JP Bretaudiere, G Dumont, R Rej and M Bailly

We propose methods for characterizing the behavior of quality-control specimens. Candidate quality-control specimens and authentic patients' specimens were analyzed by various methods. Patients' specimens were chosen to be fully representative of those encountered, including subsets from persons who were healthy, had defined disease states, were in therapy, or whose specimens were lipemic, icteric, etc. The analytical methods chosen include those most commonly used as well as reference analytical methods. Procedures for characterizing the behavior of patients' specimens and candidate quality-control specimens are proposed and their applicability is demonstrated. The linear ratio method is a univariate graphical approach in which differences in accuracy among methods for any specimen or group of specimens are each displayed on a linear scale. Correspondence analysis is a descriptive multivariate statistical technique that allows both the specimens and the analytical methods to be characterized.
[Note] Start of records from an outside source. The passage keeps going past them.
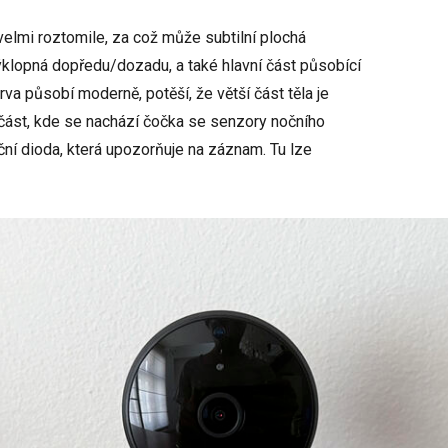
elmi roztomile, za což může subtilní plochá
výklopná dopředu/dozadu, a také hlavní část působící
va působí moderně, potěší, že větší část těla je
í část, kde se nachází čočka se senzory nočního
ační dioda, která upozorňuje na záznam. Tu lze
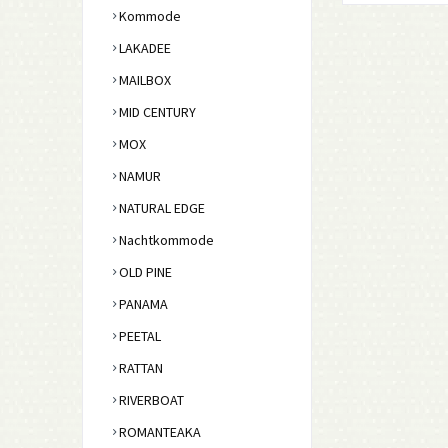
Kommode
LAKADEE
MAILBOX
MID CENTURY
MOX
NAMUR
NATURAL EDGE
Nachtkommode
OLD PINE
PANAMA
PEETAL
RATTAN
RIVERBOAT
ROMANTEAKA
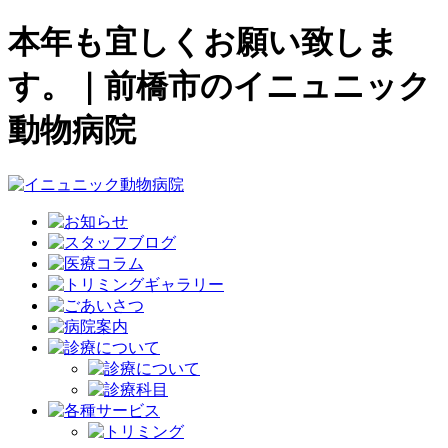
本年も宜しくお願い致しま
す。｜前橋市のイニュニック
動物病院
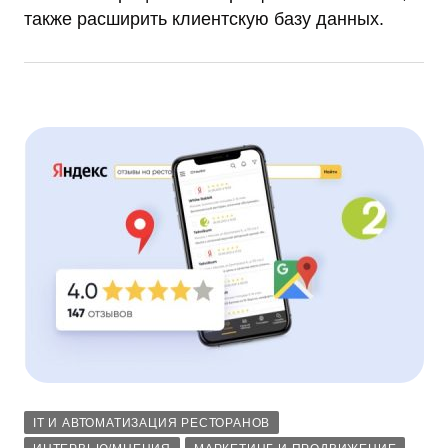
также расширить клиентскую базу данных.
IT И АВТОМАТИЗАЦИЯ РЕСТОРАНОВ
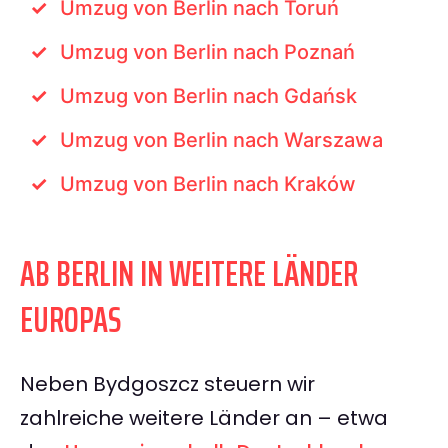
Umzug von Berlin nach Toruń
Umzug von Berlin nach Poznań
Umzug von Berlin nach Gdańsk
Umzug von Berlin nach Warszawa
Umzug von Berlin nach Kraków
AB BERLIN IN WEITERE LÄNDER
EUROPAS
Neben Bydgoszcz steuern wir
zahlreiche weitere Länder an – etwa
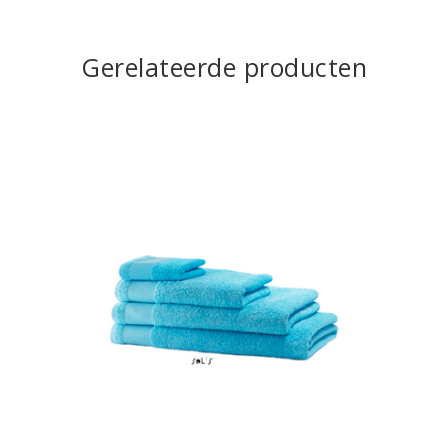
Gerelateerde producten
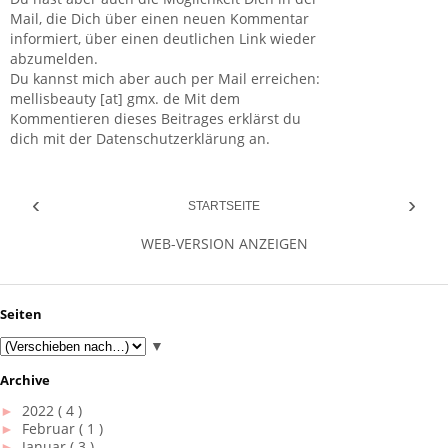
Mail, die Dich über einen neuen Kommentar
informiert, über einen deutlichen Link wieder
abzumelden.
Du kannst mich aber auch per Mail erreichen:
mellisbeauty [at] gmx. de Mit dem
Kommentieren dieses Beitrages erklärst du
dich mit der Datenschutzerklärung an.
‹
›
STARTSEITE
WEB-VERSION ANZEIGEN
Seiten
▼
Archive
►
2022
( 4 )
►
Februar
( 1 )
►
Januar
( 3 )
The statistical techniques, in our application, allow the behavior of quality-control specimens to be assessed with respect to authentic patients' specimens without influencing the assessment process. Correspondence analysis provides a graphic representation by projecting both the specimens and the analytical methods on factorial planes. The appropriateness of te behavior of a quality-control specimen may be inferred from its position relative to those of authentic patients' specimens. These statistical techniques also provide some information regarding the specificity of analytical methods.